As one of the most visited cities in the world, Paris is continuously celebrated for the unique features that define it. In addition to love, light, and croissants, it is also renowned for the distinctive beauty of its buildings. From enchanting Art Nouveau entrances to its ethereal Gothic cathedrals, the capital city showcases French architecture at its finest—with, of course, the iconic Eiffel Tower at the forefront.

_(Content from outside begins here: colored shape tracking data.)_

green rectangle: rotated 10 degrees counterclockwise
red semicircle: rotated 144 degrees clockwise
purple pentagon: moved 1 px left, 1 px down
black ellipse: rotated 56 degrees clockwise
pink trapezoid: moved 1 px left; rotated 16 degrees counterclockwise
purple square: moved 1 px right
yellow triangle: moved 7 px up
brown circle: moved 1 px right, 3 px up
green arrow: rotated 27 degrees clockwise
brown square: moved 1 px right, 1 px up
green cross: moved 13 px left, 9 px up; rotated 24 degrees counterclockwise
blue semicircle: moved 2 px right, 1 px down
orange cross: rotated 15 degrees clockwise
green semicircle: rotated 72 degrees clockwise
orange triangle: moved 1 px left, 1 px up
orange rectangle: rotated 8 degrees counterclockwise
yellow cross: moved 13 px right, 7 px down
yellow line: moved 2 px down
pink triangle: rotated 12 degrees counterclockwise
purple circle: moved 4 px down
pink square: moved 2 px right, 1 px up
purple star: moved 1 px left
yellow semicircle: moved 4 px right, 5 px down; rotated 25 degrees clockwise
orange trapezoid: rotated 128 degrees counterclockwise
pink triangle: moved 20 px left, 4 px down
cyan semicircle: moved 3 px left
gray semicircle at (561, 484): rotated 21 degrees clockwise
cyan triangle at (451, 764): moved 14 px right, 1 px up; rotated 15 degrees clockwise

While most will recognize the Eiffel Tower (or La Tour Eiffel as they say in French) as the unofficial emblem of Paris, not many are aware of its unique history and controversial beginnings. Here, we explore the story behind the one-of-a-kind edifice that has stood tall over the city for over 125 years.
March 31, 1889
1,083 ft (330 m)
Maurice Koechlin and Émile Nouguier
Why Was the Eiffel Tower Built?
Eiffel et Compagnie, a firm owned by French architect and engineer Alexandre-Gustave Eiffel (1832–1923), designed and constructed the iron tower for the Exposition Universelle, or World's Fair, in 1889.
Selected from over 100 entries, the tower would act as the entrance to the event, where people from around the globe gathered to experience its avant-garde attractions, including everything from theatrical performances and musical shows to innovative inventions and scientific findings.
History of the Eiffel Tower
The basic design of the Eiffel Tower was introduced to Eiffel by Eiffel et Compagnie engineers Maurice Koechlin and Émile Nouguier. They imagined “a great pylon, consisting of four lattice girders standing apart at the base and coming together at the top, joined together by metal trusses at regular intervals.”
This unprecedented aesthetic was depicted by Koechlin in an early sketch in 1884:
Eiffel agreed to build upon their vision. He worked with architect Stephen Sauvetre, civil engineer Émile Nouguier, and structural engineer Maurice Koechlin to envision a three-leveled, 1,063-foot (or 300 meters) tower made of wrought iron.
In addition to showcasing his engineering skills, Eiffel intended to commemorate the French Revolution with his tower, as the World's Fair would fall 100 years after its onset. Thus, to Eiffel, the edifice was much more than an entrance; it was “an expression of France's gratitude.” In fact, the Eiffel Tower is still used as a focal point for celebrations on Bastille Day (July 14) and New Year's Eve.
While Eiffel's design for the fair was given the go-ahead, some members of the public were not on-board with his unprecedented design. Fearing that the line between art and engineering was in danger of being blurred, a protest group featuring architects, artists, composers, writers, and other “passionate devotees of the hitherto untouched beauty of Paris” formed. They wrote and filed a petition (aptly named Protestation des artistes contre la tour de Monsieur Eiffel, or “Protest Against the Tower of Mr. Eiffel”) in February of 1887, but were too late—construction had already begun in January.
The tower opened to the public in May of 1889, a few days after the debut of the Exposition Universelle. As its elevators were not in service until the end of the month, visitors had to use the stairs, ultimately climbing 1,710 steps to reach the top of the tower. Given the monument's fascinating aesthetic and spectacular vantage point, however, 30,000 people happily made the elevator-free ascent!
How the Eiffel Tower Became an Official Landmark
Originally, the Eiffel Tower was intended as a temporary installation that would be demolished after 20 years. However, hoping to save his creation, Eiffel suggested the tower be used as a radiotelegraph station. Fortunately, his pitch worked, and the tower was saved from destruction, becoming a permanent fixture in the city of Paris.
Today, the Eiffel Tower is the most visited paid monument in the world, attracting over 7 million annual sightseers. It remains the tallest structure in the City of Lights and continues to captivate tourists and locals alike with its striking, sky-high silhouette which can be seen from all around the 7th arrondissement and along boats passing by on the Seine.